The “set” we used for the first year of the drama is not exactly something we look back on with pride. The Tuckers’ yard had a playhouse that we turned into the “gates of hell” without too much work. We decided the swing set in front of the playhouse would be the frame for the Empty Tomb. We took old sheets I had collected from a local nursing home, draped them over the bars, painted them with various shades of gray, and tried to make the Tuckers’ round picnic table look like the stone by rolling it on its side and wrapping it with the remainder of the sheets and spraying it with the last of the spray paint. (I’m afraid the only realistic thing about it was how heavy it was when the angel rolled it away.)

Since we were without a sound system, not to mention any performers who could project, especially outside, it was clearly going to be hard to get the point across. Our “sound system” was a boom box, and the volume of the “boom” depended largely on how windy it was on any given rehearsal day. Since most of the people involved in the drama were our children and some of their friends, getting them to listen carefully for their cues, helping them to remember what to do, and holding their attention was … “somewhat challenging…”

Who am I kidding? It was like herding squirrels.

                                                     Professional Help

We needed a mature actor to play the part of the devil, someone who could lip-sync “No One Believes in Me Anymore” and remember numerous stage directions. It also had to be someone who could tolerate working with young kids. Fortunately, my daughter Joanna’s father-in-law Tom was a very sweet guy as well as a seasoned actor with the local theater group, and he agreed to help us out. Surrounded by grade school kids, he resembled one of those charismatic adults that kids love to hang out with, which can be either endearing or creepy, depending upon who that person turns out to be. When it’s the devil, the image made quite a statement.

                                            Deficiencies and Distractions

Rehearsals were sort of hit and miss. Since the children couldn’t drive themselves to the Tuckers’, they were dependent upon their parents, and so were we. So, attendance was irregular, at best.

Then there was the general environment of the rehearsals. October in Michigan isn’t exactly predictable, and young children are predictably unfocused. After I had finally succeeded in getting and holding their attention, a raindrop or two would elicit shrieks, and immediately several of them would want to run inside.

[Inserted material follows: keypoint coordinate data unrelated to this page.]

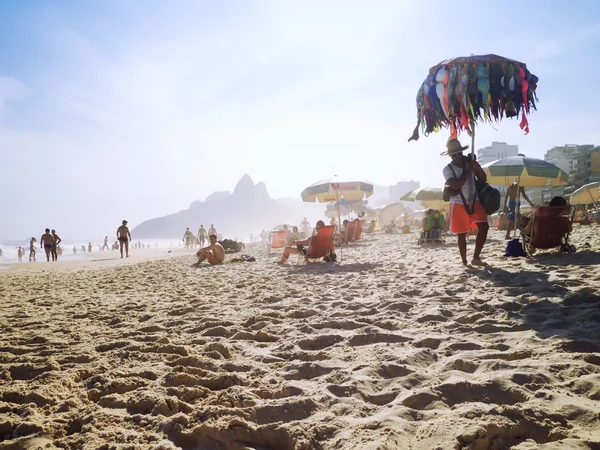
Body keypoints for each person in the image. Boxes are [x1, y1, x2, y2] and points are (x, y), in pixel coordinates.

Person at [442, 138, 489, 266]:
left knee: (484, 226)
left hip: (474, 200)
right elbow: (456, 185)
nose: (458, 157)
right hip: (457, 203)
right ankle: (464, 261)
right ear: (451, 156)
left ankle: (476, 258)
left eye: (460, 153)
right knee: (461, 234)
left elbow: (483, 179)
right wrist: (469, 172)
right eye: (455, 155)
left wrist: (477, 168)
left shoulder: (470, 164)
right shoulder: (447, 170)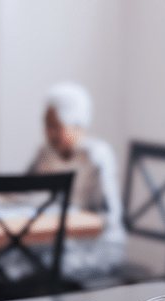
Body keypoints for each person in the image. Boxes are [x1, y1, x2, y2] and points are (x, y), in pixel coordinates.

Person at [28, 82, 126, 278]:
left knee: (28, 269)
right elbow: (22, 191)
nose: (49, 134)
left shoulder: (96, 155)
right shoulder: (45, 154)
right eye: (47, 126)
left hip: (95, 246)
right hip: (53, 241)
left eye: (56, 126)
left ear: (77, 124)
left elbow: (109, 217)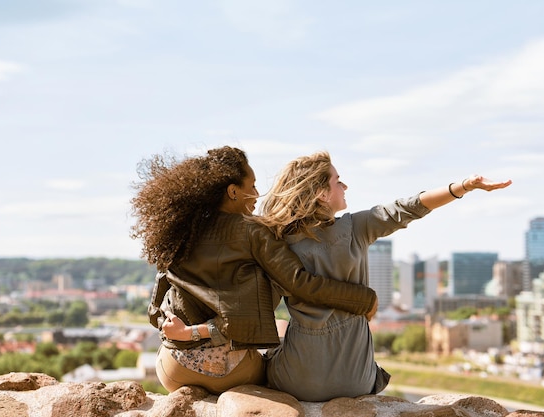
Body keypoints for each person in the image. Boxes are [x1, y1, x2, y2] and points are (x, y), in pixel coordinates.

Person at [253, 151, 512, 401]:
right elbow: (409, 207)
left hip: (298, 382)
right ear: (322, 194)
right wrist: (463, 186)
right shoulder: (355, 228)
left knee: (276, 339)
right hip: (357, 381)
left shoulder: (279, 244)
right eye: (337, 181)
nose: (345, 185)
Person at [129, 146, 378, 395]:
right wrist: (364, 299)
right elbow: (300, 284)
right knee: (275, 358)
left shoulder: (181, 232)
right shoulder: (254, 231)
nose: (258, 194)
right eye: (252, 186)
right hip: (230, 372)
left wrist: (180, 332)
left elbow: (157, 306)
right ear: (233, 191)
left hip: (174, 370)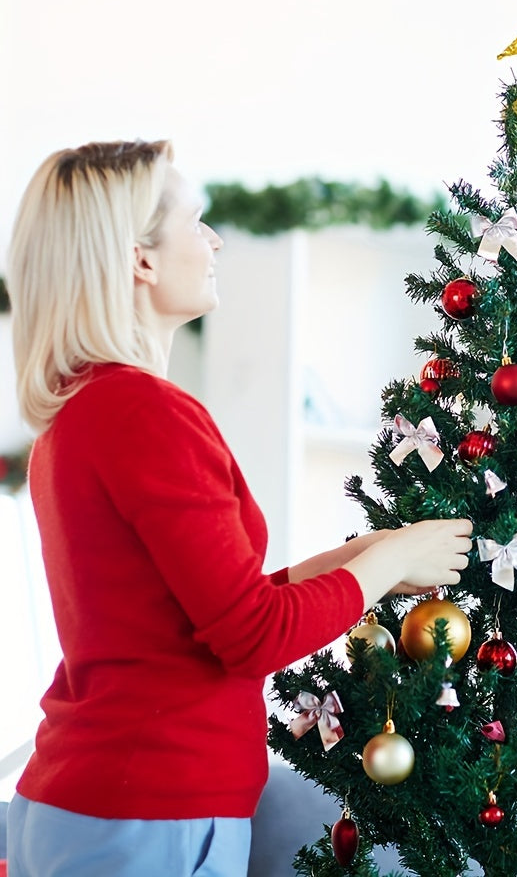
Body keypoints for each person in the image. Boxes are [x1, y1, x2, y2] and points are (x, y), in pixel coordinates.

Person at [3, 140, 473, 877]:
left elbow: (201, 615)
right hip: (147, 815)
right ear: (141, 259)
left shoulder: (86, 412)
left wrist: (359, 558)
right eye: (197, 221)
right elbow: (250, 636)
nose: (216, 239)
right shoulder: (143, 414)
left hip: (98, 804)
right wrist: (385, 567)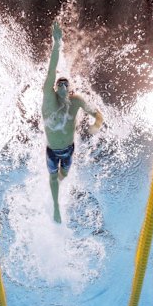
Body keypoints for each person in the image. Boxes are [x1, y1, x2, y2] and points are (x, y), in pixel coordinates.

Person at [42, 22, 104, 223]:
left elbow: (96, 113)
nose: (61, 84)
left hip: (69, 149)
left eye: (65, 83)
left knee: (63, 175)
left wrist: (96, 125)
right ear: (54, 87)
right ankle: (56, 207)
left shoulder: (75, 101)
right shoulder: (49, 99)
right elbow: (52, 70)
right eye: (58, 83)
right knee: (53, 178)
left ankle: (59, 181)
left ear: (69, 89)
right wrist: (56, 43)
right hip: (52, 150)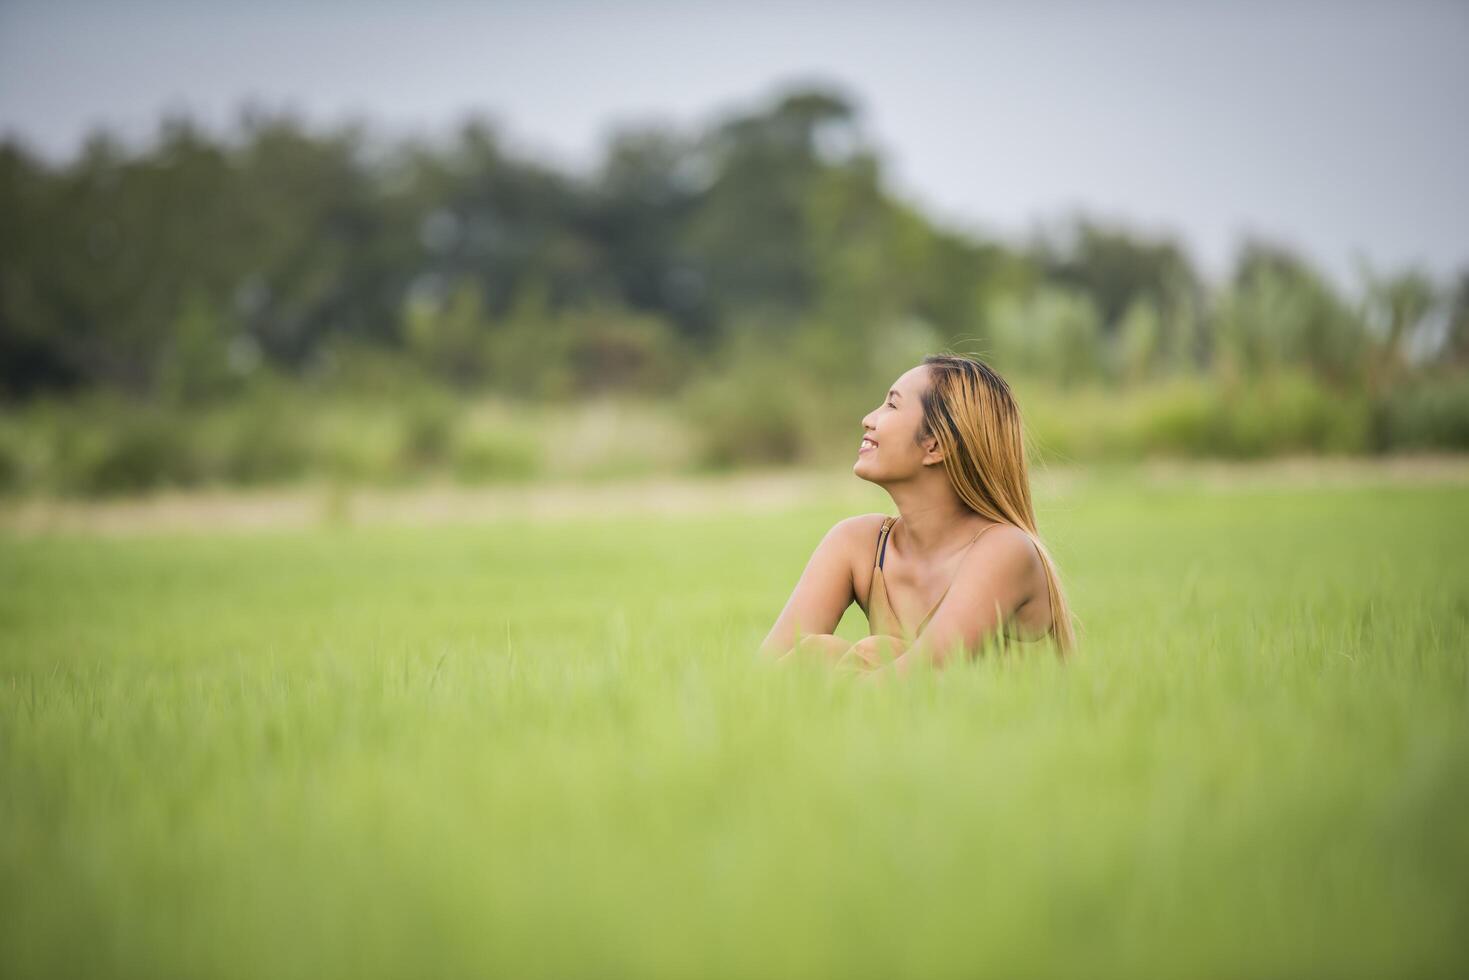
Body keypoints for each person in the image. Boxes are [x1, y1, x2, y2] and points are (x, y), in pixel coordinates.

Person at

Then there were the bells.

Across the street from the Tuckers was a Lutheran church with bells that chimed every fifteen minutes and played a minute or two of hymns every hour on the hour. These bells drowned out my puny boom box and were enough to distract the children yet again. I remember wondering more than once what we had been thinking, and whose crazy idea was this anyway?

                                          Meanwhile, In the Dining Room…

While I was working with the kids, Kelly Tucker gathered a group of women around her dining room table, where they filled the gallon Zip-loc bags with tracts and treats, and loaded hundreds of the bags into big plastic bins. The fellowship was sweet, I’m told. This was the group of women who had been meeting at least once a week to pray for months before the outreach. I would have loved to join them. But I was outside squirrel-herding, trying to shout over the church bells and children’s chatter, and praying the rain would hold off just one more hour…

Prayer: LORD, thank You that You are a God of small beginnings, second chances, and the grace to bless our efforts, however feeble. Thank You for keeping us humble by reminding us that we can do nothing on our own, and that today’s “disasters” are tomorrow’s memories that we will retell and laugh about again and again. Keep us in the center of Your will today, whatever that may look like. We love You, and we trust You. In Jesus’ name, Amen.